++++ RECORD EXCERPTS ++++

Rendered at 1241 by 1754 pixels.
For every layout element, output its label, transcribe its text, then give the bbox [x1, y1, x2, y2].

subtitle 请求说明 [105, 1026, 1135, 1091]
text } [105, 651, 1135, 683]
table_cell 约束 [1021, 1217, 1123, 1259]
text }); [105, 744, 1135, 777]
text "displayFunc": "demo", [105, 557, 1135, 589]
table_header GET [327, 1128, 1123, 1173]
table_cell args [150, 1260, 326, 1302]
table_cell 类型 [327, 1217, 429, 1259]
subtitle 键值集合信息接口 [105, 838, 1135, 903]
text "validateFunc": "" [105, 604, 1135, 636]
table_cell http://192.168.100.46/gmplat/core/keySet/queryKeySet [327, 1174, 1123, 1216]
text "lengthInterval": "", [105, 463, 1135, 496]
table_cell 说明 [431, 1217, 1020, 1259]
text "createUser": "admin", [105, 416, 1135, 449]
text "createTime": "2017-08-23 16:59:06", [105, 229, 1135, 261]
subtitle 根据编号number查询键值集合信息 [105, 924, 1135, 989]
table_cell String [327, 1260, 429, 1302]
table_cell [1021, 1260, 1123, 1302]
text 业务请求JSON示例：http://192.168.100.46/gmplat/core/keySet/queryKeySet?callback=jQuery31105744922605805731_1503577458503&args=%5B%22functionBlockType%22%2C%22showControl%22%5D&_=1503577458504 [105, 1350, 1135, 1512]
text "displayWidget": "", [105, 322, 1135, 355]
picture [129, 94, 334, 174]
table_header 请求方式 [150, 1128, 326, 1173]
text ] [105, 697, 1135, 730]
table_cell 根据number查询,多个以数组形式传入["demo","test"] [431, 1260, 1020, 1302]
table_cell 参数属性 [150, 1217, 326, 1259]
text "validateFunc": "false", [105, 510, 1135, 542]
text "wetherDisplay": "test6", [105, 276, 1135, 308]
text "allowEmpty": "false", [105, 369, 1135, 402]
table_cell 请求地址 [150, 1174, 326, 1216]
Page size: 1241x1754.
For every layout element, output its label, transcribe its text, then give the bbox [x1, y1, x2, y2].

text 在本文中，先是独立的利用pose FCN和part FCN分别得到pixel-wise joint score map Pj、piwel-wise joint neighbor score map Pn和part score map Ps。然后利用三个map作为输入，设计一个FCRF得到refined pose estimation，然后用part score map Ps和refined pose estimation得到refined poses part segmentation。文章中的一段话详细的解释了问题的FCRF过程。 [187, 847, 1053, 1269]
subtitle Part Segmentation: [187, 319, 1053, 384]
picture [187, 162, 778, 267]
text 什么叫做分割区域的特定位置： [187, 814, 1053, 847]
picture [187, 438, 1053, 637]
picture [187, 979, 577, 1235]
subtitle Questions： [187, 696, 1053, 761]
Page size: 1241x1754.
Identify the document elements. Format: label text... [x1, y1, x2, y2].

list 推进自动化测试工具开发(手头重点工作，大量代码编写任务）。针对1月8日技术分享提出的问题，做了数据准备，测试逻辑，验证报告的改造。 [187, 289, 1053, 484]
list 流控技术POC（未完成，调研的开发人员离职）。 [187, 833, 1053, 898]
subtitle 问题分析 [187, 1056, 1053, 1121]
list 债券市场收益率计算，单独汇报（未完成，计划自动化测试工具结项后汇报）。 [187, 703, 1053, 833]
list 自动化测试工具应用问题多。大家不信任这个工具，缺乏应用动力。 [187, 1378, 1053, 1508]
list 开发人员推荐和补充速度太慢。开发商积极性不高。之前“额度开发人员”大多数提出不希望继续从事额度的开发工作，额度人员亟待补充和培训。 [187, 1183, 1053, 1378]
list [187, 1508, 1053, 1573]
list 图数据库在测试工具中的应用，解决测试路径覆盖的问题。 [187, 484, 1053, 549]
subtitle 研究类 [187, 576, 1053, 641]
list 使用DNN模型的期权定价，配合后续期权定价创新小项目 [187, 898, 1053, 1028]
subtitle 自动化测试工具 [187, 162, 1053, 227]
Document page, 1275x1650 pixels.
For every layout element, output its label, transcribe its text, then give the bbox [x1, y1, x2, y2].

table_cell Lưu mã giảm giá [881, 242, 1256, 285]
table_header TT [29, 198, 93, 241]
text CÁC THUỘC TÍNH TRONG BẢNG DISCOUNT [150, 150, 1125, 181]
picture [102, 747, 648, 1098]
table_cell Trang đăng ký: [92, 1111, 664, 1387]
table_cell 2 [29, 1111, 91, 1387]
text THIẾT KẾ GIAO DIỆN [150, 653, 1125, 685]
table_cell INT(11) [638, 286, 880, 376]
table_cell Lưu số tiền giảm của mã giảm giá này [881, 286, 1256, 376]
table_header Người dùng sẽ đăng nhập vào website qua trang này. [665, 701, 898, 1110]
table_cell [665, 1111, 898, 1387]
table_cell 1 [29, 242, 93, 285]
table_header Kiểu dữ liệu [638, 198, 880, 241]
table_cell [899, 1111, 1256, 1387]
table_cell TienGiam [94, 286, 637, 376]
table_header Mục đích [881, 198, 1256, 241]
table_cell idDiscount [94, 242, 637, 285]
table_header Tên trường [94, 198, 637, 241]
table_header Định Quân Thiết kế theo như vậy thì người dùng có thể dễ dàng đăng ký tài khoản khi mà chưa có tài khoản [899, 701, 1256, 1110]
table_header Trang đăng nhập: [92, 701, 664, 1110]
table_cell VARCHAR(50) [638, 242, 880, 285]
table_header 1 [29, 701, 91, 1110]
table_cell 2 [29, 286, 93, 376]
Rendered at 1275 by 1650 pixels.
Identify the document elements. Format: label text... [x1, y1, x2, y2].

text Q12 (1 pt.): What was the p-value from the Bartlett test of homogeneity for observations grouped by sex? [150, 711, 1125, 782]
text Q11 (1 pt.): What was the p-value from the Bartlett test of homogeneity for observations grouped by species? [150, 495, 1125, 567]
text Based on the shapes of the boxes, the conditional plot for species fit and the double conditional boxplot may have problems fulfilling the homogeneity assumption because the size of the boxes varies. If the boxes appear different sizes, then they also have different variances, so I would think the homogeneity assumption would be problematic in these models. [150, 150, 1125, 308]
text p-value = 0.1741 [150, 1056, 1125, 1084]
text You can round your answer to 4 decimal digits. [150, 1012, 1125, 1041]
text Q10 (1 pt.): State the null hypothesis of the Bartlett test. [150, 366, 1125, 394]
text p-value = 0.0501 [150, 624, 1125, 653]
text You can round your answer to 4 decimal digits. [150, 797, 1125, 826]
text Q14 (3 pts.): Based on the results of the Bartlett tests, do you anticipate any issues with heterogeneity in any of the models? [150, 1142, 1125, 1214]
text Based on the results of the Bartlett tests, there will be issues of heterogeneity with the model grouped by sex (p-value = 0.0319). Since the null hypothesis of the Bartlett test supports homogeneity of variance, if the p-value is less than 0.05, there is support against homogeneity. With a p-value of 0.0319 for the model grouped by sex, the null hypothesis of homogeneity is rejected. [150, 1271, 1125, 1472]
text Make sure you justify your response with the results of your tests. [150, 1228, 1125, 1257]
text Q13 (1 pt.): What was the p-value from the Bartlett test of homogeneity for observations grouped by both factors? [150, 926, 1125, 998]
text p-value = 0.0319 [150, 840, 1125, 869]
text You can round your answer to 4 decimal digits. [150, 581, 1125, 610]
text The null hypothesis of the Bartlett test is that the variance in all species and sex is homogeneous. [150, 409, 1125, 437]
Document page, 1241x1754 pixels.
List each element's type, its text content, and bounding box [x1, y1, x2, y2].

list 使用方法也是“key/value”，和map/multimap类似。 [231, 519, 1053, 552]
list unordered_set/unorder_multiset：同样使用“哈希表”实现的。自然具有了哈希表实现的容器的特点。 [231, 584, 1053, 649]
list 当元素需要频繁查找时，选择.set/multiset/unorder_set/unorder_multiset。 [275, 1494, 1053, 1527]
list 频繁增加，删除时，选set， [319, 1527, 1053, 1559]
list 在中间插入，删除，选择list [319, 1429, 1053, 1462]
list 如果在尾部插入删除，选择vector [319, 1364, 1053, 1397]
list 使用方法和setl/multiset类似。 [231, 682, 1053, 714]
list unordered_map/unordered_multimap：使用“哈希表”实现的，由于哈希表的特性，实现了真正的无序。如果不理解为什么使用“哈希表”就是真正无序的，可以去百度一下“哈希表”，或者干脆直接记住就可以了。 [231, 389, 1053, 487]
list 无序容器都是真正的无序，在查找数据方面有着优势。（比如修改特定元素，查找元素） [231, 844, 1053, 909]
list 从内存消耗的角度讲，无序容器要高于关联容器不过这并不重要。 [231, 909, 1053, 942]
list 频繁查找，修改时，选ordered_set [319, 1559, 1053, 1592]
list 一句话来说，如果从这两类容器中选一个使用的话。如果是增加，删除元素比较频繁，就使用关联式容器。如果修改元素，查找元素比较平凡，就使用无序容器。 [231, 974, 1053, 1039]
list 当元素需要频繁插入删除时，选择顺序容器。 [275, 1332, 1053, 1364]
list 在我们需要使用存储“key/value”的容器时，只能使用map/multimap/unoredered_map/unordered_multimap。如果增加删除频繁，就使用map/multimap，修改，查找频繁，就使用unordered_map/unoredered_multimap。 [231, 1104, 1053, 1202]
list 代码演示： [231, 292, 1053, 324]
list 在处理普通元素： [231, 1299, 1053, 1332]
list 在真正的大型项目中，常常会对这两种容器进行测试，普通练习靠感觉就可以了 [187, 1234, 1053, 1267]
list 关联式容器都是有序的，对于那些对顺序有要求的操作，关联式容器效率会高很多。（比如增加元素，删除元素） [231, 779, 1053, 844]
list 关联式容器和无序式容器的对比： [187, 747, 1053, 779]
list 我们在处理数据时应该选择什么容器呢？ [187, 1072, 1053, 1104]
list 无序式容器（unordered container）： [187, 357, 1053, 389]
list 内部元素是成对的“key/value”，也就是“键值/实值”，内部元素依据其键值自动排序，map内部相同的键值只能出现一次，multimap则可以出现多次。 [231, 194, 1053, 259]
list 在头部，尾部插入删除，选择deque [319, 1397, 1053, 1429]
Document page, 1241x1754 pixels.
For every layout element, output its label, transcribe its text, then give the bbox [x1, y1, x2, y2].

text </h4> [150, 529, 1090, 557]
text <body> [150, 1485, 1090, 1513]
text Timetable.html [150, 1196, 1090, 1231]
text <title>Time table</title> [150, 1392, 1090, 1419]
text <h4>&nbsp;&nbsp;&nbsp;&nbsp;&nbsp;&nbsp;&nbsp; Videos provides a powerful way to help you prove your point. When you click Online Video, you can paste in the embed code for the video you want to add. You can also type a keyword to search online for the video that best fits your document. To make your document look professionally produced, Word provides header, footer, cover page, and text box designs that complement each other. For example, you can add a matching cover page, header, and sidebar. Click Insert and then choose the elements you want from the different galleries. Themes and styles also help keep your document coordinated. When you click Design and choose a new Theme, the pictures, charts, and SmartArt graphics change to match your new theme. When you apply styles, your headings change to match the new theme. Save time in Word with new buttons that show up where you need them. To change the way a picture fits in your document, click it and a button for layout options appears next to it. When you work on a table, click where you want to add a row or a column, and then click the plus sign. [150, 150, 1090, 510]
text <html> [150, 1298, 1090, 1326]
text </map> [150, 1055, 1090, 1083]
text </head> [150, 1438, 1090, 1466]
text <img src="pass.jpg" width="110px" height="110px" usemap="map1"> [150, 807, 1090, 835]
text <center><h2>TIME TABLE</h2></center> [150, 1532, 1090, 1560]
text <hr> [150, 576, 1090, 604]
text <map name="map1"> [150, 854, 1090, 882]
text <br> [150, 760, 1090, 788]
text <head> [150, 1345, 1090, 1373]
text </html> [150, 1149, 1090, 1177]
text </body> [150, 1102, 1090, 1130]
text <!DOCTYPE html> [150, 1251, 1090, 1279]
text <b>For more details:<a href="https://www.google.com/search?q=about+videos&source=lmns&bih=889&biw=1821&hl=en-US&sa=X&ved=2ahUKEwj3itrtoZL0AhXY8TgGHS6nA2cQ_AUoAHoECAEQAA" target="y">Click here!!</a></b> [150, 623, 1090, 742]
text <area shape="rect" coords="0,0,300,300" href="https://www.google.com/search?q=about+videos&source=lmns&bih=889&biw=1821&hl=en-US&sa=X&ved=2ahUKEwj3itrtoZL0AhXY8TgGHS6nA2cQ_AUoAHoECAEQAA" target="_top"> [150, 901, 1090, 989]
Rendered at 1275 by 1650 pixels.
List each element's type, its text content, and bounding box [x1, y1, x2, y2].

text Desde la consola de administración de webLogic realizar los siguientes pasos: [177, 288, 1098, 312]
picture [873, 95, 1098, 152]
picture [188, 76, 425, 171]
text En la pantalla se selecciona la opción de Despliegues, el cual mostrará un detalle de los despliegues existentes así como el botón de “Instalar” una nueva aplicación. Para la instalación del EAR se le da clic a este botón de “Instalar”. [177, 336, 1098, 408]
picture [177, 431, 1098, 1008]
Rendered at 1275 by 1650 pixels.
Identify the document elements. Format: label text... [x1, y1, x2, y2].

++++

■ REQUIRED ACTION:
All of the lines above that carry the string "gmplat" need to be found and copied.

■ FINAL ANSWER:
table_cell http://192.168.100.46/gmplat/core/keySet/queryKeySet [327, 1174, 1123, 1216]
text 业务请求JSON示例：http://192.168.100.46/gmplat/core/keySet/queryKeySet?callback=jQuery31105744922605805731_1503577458503&args=%5B%22functionBlockType%22%2C%22showControl%22%5D&_=1503577458504 [105, 1350, 1135, 1512]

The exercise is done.